| How to complete this task |
With pictures removed, print the listing exactly.

| Raw data |
────────────────

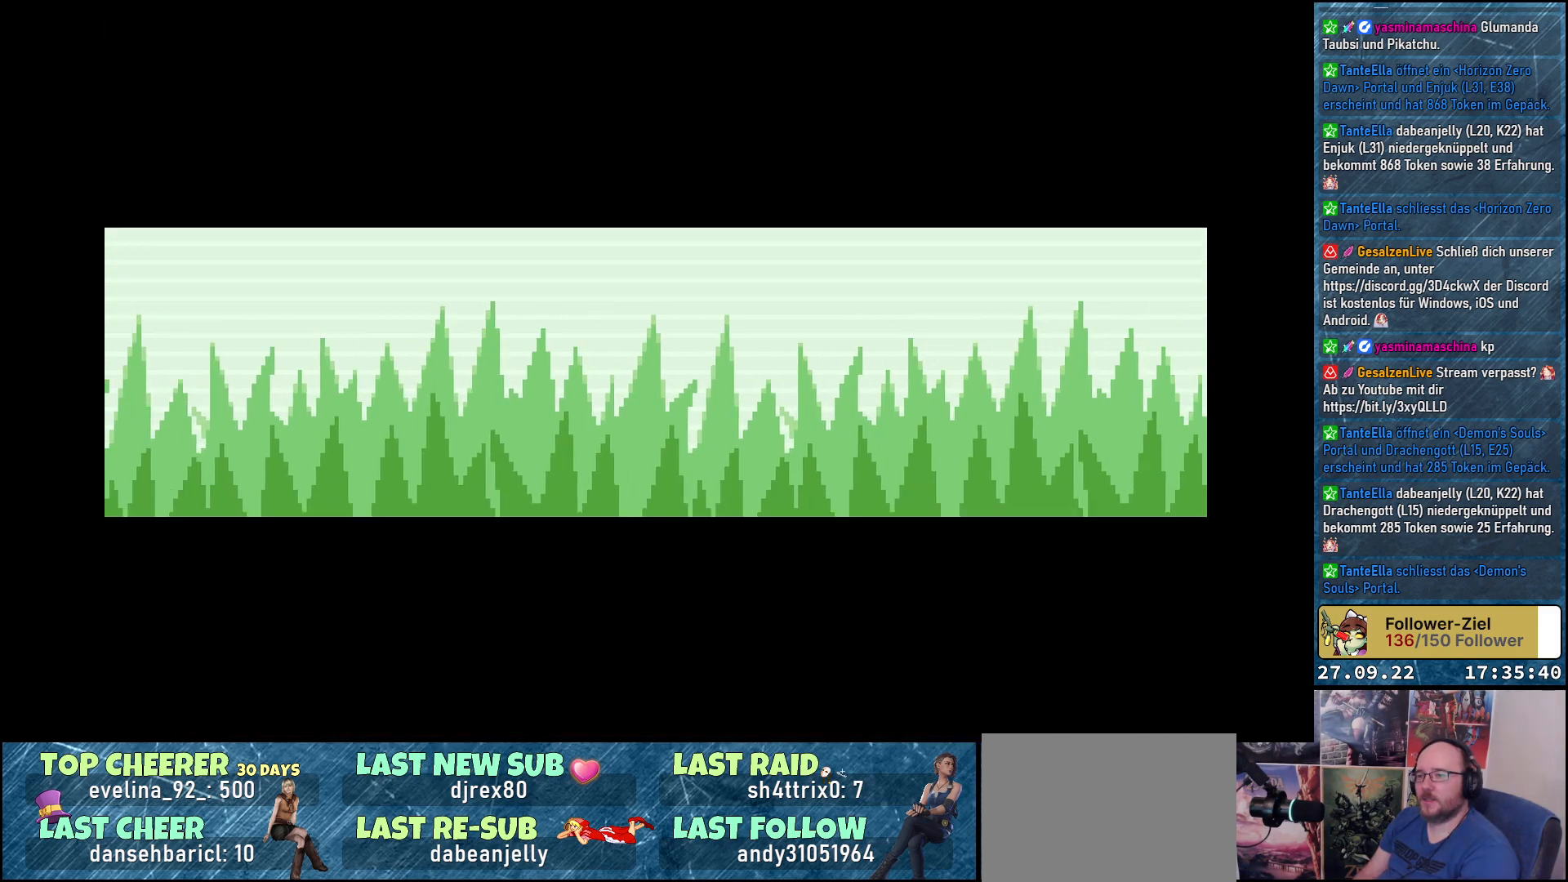
{"buttons": [], "left_stick": "center", "right_stick": "center", "events": []}
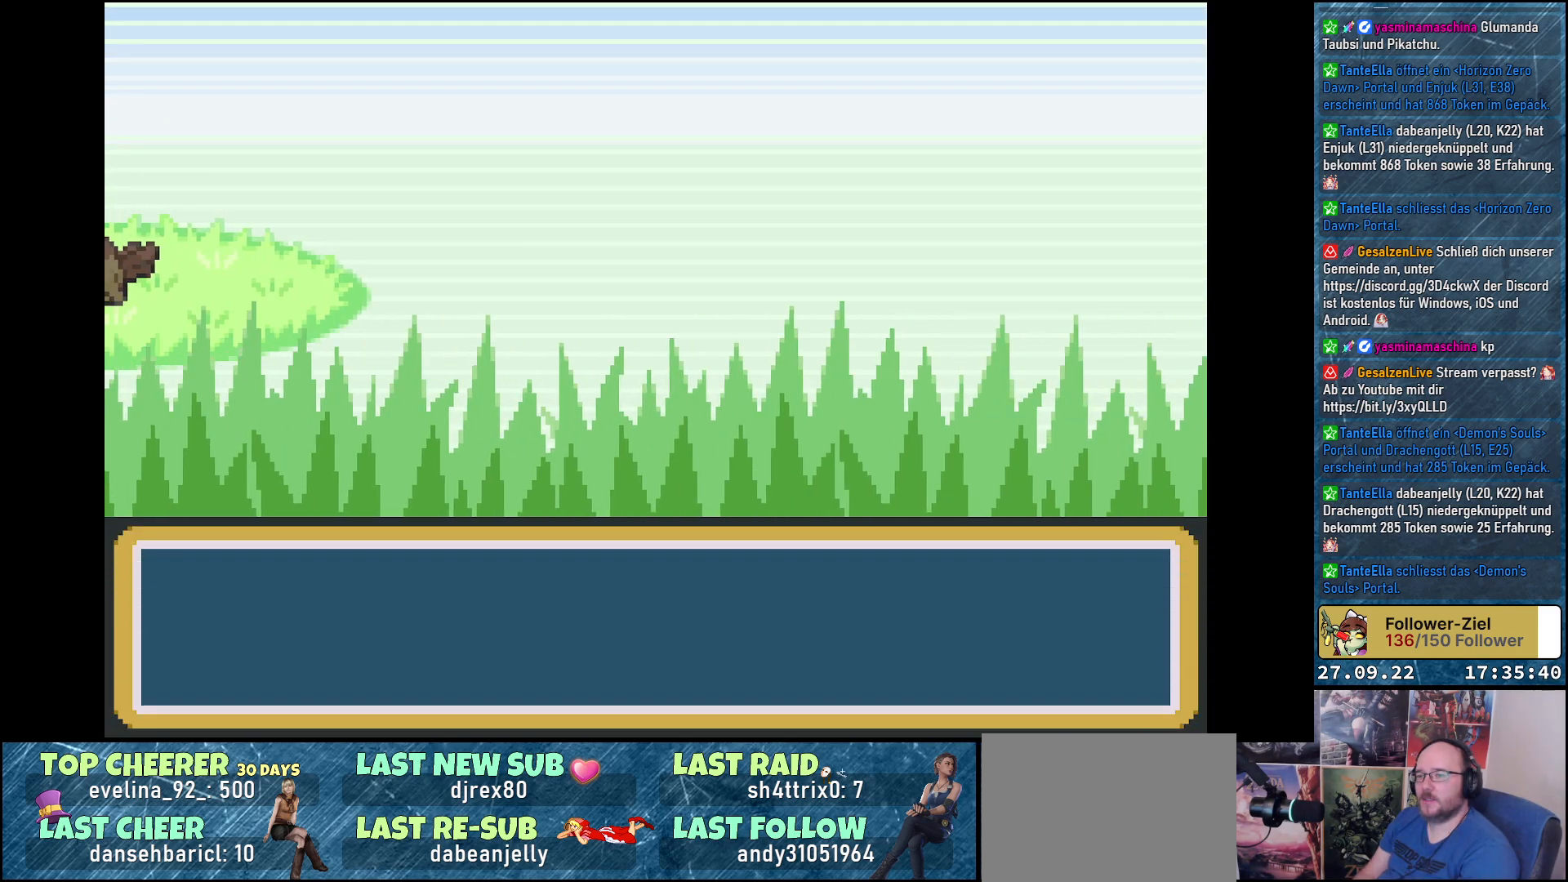
{"buttons": [], "left_stick": "center", "right_stick": "center", "events": []}
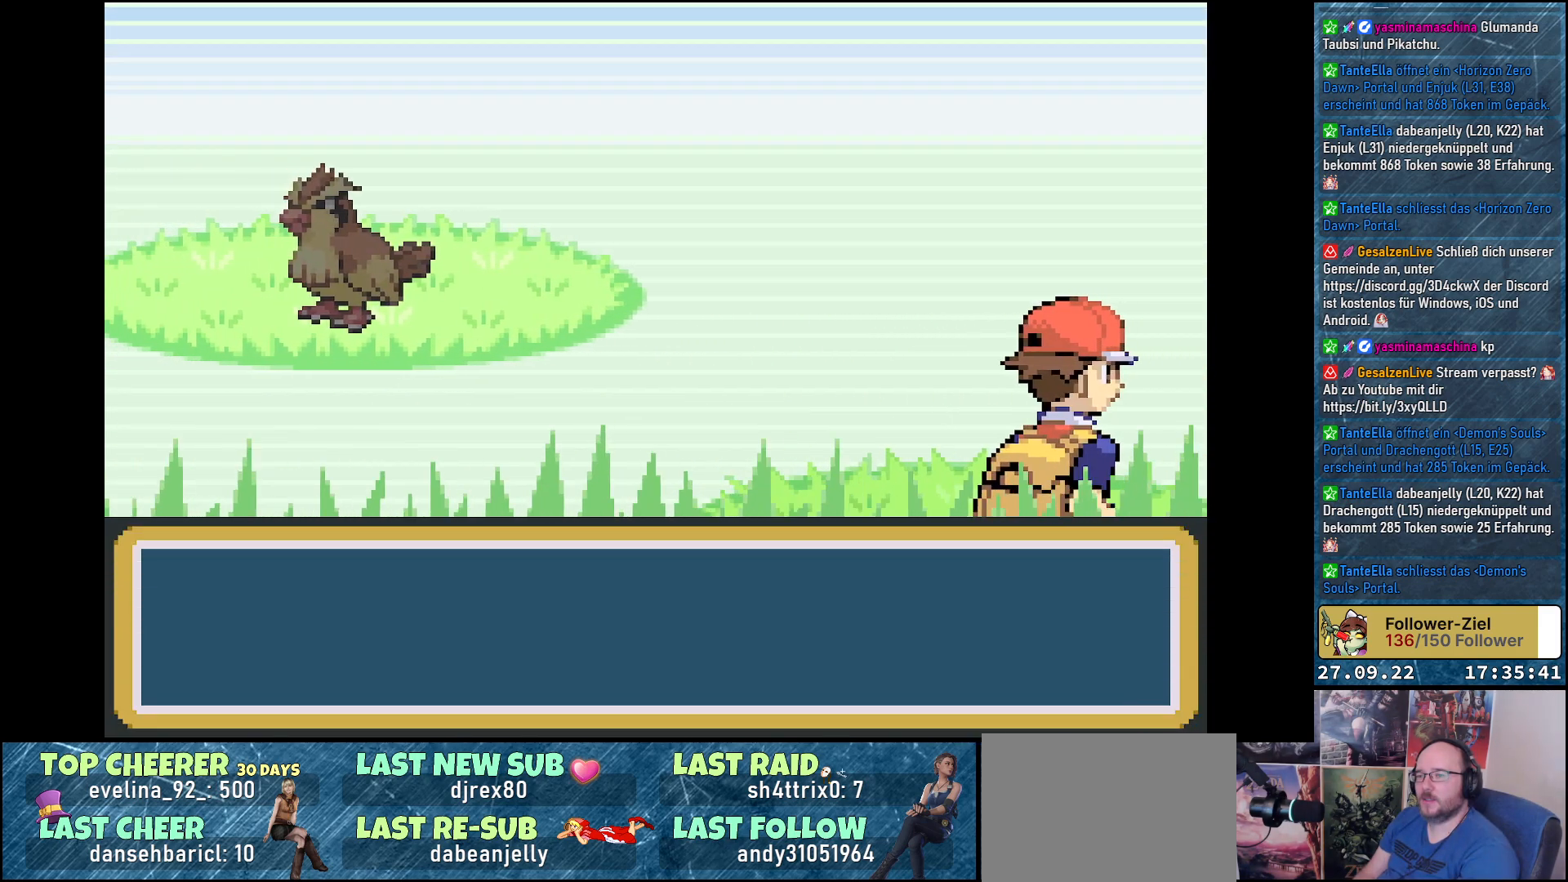
{"buttons": [], "left_stick": "center", "right_stick": "center", "events": []}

────────────────

| Task response |
{"buttons": [], "left_stick": "center", "right_stick": "center", "events": []}
{"buttons": [], "left_stick": "center", "right_stick": "center", "events": []}
{"buttons": [], "left_stick": "center", "right_stick": "center", "events": []}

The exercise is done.